Os “adoradores do bezerro de ouro” fiscal (claro que apenas pelo lado da despesa) se recusam a ver que injetar dinheiro mais que necessário nesta imensa massa de pobreza é a óbvia solução para a bulimia econômica que deixa o país submergir na letargia. E não encaram a informalidade como um potencial de formalidade, mas como apenas como a manutenção de um “departamento estanque” da atividade econômico, que passa longe do que interessa ao grande mundo de dinheiro e “resolve” o problema no exército de reserva que lhe barateia salários e remunerações.

Ontem, assistindo ótimo trabalho que o igualmente ótimo Caco Barcellos coordena no programa Profissão Repórter, da Globonews, duas passagens impressionaram quando foram ouvidos os problemas dos que perderam o auxílio emergencial da primeira etapa da pandemia.

Na primeira, um rapaz descreveu o que fez com os extintos R$ 600: erguer dois cômodos para deixar de ficar amontoado na sala da casa da mãe de sua mulher. Se você quiser falar em economês, ele transformou o subsídio em “Formação Bruta de Capital Fixo”, que é onde entra a construção nas contas do PIB. Aquele dinheiro rodou nas engrenagens da economia como não giraria se tivesse sido aplicado em subsídios aos fabricantes e comerciantes de insumos para a construção civil. Que, aliás, tiveram um desempenho excelente durante aqueles meses da construção civil, mesmo com os imensos aumentos de preço que tiveram: o Índice Nacional de Custo da Construção, apurado pela Fundação Getúlio Vargas, passou de 4% no acumulado de 12 meses em abril de 2020 para 13% em abril de 2021.

Na segunda, o triste retrato do que é o desalento ocupacional que quadruplicou, na prática, do 1,5 milhão de pessoas, em 2014, para 5,7 milhões em 2020. Uma pessoa conta como desistiu de “distribuir currículo” inutilmente, todos os dias, durante meses e, agora, contenta-se com os “bicos” que eventualmente consegue, raros e miseráveis. Mas que, apesar de tudo, tem o sonho de ser “registrado” – ter um emprego de “carteira” – um dia.

Há tanta ânsia pela formalização que, no ano da pandemia, 2020, 2,7 milhões de brasileiros buscaram a alternativa de se tornarem microempreendedores individuais (MEI), para formalizarem suas atividades, terem previdência e poderem emitir notas, saindo da “clandestinidade” laboral.

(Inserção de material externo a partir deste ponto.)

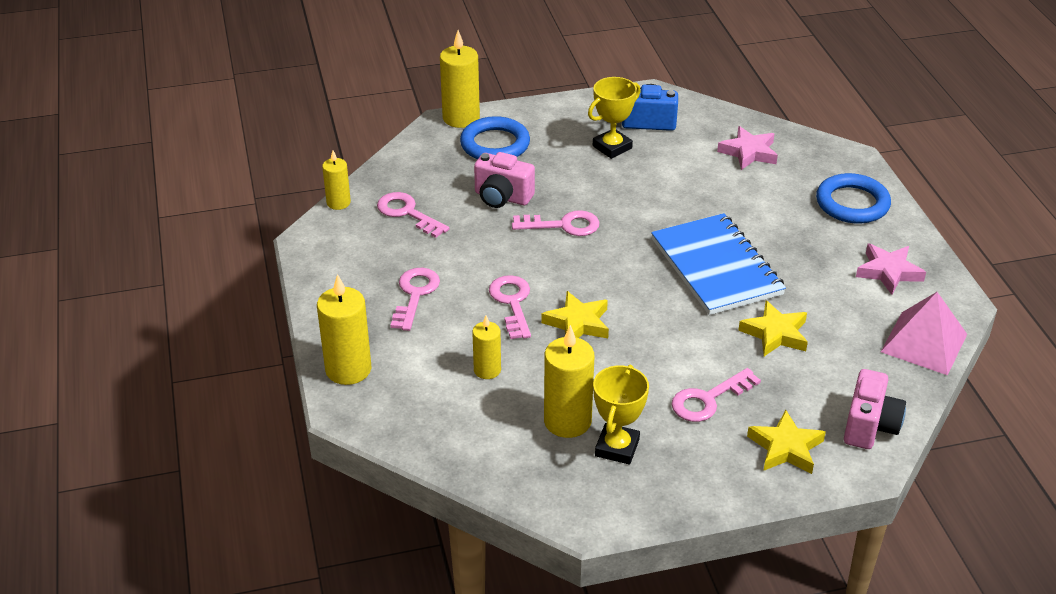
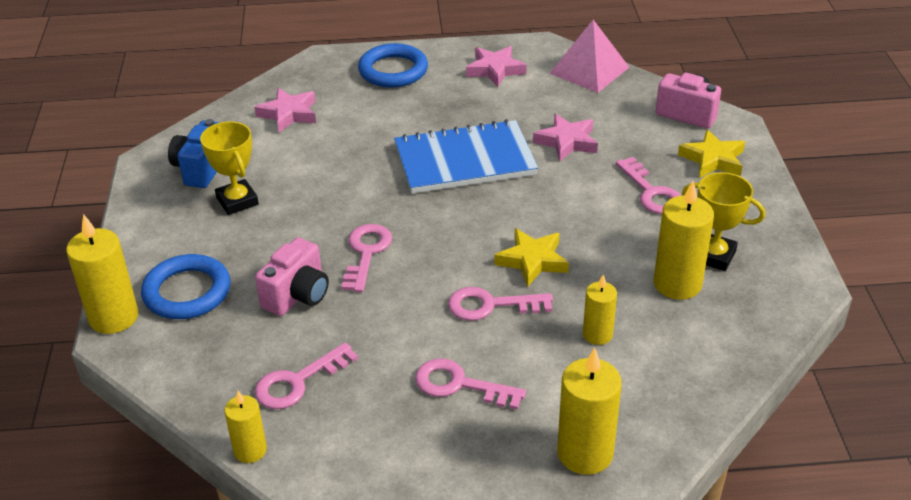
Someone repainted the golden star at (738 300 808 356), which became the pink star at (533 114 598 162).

Portanto, existem as condições para que o “”País mais pobre e informal” tenha sim, uma recuperação mais rápida e consistente, se a inclusão dos pobres e informais no Orçamento brasileiro for o gatilho para descomprimir a mola de crescimento econômico que o arrocho fiscal, a queda nos investimentos públicos e, depois, a pandemia, apertaram até não mais poder.

É claro que é preciso por fim ao festival de apropriações indevidas dos recursos públicos pela politicagem, pelos altos salários de categorias privilegiadas e por limites a isenções de tributos indevidas e distorcidas. Mas o país precisa acreditar no trabalho, no progresso, na possibilidade de uma vida melhor, onde a calçada fria não é o seu destino.

Pois também nisso acho que cabe o “conte algo que não sei”. Já o fizemos, e fizemos tendo bem pouco. Muito menos que agora.